Report the number of lines in the data below that hold "Western", without any other words.

--- PROVIDED RECORDS ---

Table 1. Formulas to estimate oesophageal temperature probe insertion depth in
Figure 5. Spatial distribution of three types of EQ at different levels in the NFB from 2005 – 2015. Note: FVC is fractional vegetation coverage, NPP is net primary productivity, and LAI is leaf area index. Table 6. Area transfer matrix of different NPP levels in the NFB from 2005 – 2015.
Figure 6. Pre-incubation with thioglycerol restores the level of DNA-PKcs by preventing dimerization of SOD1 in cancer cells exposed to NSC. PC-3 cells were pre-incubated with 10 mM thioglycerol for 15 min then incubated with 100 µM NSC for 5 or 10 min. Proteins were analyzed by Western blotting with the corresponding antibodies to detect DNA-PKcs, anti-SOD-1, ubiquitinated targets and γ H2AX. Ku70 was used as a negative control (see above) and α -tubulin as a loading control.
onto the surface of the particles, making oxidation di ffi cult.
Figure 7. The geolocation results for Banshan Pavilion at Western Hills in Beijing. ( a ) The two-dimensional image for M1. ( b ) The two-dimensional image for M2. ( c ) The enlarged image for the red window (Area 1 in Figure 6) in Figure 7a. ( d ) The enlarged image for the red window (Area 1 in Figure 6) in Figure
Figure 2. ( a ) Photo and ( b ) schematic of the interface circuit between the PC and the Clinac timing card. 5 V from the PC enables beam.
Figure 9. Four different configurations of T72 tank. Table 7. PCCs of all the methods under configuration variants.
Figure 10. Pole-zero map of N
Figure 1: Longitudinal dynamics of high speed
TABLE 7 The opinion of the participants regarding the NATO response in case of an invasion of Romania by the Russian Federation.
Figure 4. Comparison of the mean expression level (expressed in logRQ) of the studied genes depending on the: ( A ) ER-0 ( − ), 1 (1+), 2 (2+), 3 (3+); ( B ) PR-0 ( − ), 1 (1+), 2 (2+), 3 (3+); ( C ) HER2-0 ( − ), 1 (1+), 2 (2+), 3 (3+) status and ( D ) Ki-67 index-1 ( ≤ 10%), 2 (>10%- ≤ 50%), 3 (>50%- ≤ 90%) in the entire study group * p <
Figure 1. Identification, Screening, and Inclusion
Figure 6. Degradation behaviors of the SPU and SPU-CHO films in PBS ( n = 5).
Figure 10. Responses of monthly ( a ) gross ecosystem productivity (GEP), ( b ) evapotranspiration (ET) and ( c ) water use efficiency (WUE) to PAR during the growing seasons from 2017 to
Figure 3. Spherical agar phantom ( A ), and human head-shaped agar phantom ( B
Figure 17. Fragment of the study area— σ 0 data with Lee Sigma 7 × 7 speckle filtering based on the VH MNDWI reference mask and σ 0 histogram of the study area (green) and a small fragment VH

---

* _EXERCISE OUTPUT_
2